For an excellent take on MacArthur I recc a reading of just published, "The Generals," by Thomas Ricks. Then again, "The American Cesar," by William Manchester is an excellent bio on the man.
Today is the 71rst anniversary of the Doolittle raid.
Regarding General MacArthur;
he built his reputation fighting in the Pacific.
He is most notable for his actions in the Philippines.
He was sacked by the President for insubordination, and his return home started a national controversy.
And that was ARTHUR MacArthur!!!
He had a son named Douglas who ended up doing the same things!
I dunno about 300 years, but they got understandably cocky after soundly defeating the richest and biggest country in the world (Russia).
Midway was THE pivot point in the Pacific War. Defense and offense permanently changed sides.
But I was thinking of Woody again today and The Last Stand Of The Tin Can Sailors.
Now that was an amazing battle! Destroyers and destroyer escorts taking on the biggest battleships in history and getting in so close that they couldn't depress their huge guns enough to fire on us.

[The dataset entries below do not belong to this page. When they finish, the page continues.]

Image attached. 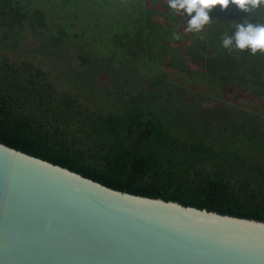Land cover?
Segmentation results:
<instances>
[{
    "label": "trees",
    "instance_id": "1",
    "mask_svg": "<svg viewBox=\"0 0 264 264\" xmlns=\"http://www.w3.org/2000/svg\"><path fill=\"white\" fill-rule=\"evenodd\" d=\"M31 5L0 0V144L117 192L264 223V53L222 44L264 25V7L216 5L197 32L168 0H88L95 43Z\"/></svg>",
    "mask_w": 264,
    "mask_h": 264
},
{
    "label": "water",
    "instance_id": "2",
    "mask_svg": "<svg viewBox=\"0 0 264 264\" xmlns=\"http://www.w3.org/2000/svg\"><path fill=\"white\" fill-rule=\"evenodd\" d=\"M0 264H264V223L117 192L0 144Z\"/></svg>",
    "mask_w": 264,
    "mask_h": 264
},
{
    "label": "clouds",
    "instance_id": "3",
    "mask_svg": "<svg viewBox=\"0 0 264 264\" xmlns=\"http://www.w3.org/2000/svg\"><path fill=\"white\" fill-rule=\"evenodd\" d=\"M230 3L246 12L264 7V0H168V6L171 9L183 10L190 17L187 30L197 32L209 22L206 10H211L216 5L224 10ZM222 44L225 48L249 49L252 55H255L257 51L264 53V25H238L235 33L224 38Z\"/></svg>",
    "mask_w": 264,
    "mask_h": 264
},
{
    "label": "rangeland",
    "instance_id": "4",
    "mask_svg": "<svg viewBox=\"0 0 264 264\" xmlns=\"http://www.w3.org/2000/svg\"><path fill=\"white\" fill-rule=\"evenodd\" d=\"M24 2L31 3L32 7L35 6L40 10L42 9V11L44 10L51 24L55 22L60 26H64L63 24L65 22L68 26L69 33L81 37L79 41L89 42L91 39H94L96 43L98 37L95 40L91 28V24L94 22L96 16L90 14V19H86L85 7L88 4V0H24ZM74 15L77 17V20L72 19ZM85 26L87 30H85ZM100 28H102V23L100 24ZM88 29H90V31H88ZM166 75L170 78L169 74ZM232 94L233 95L224 97V100H228V102L232 104L243 105L246 108L249 107L251 103L249 97L242 96L238 93Z\"/></svg>",
    "mask_w": 264,
    "mask_h": 264
}]
</instances>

(OK, too bad the other ships could)
The first planned kamikaze attack (it sank a "jeep" aircraft carrier)
The US Navy's finest day.
I recommend the book "Shattered Sword" by Jonathan Parshall and Anthony Tully.
It tells the tale from the Japanese point of view, and it is full of details.
The bottom line is this: we won cause our carriers were better built to survive battles and we displayed flexibility with our battle plan while the Japanese stuck to the "BOOK".
The battle didn't win the war with Japan but it evened the count of Carriers with them. This allowed the USA to take the war to them, at Guadalcanal, sooner rather then later.
The Japanese never built a single new Carrier in the war, we started pumping one out almost every other month... that's equipped, planes, pilots, trained seamen.
No Japanese naval planner could have ever imagined that.
Midway was won by guts and bravery and the US industry.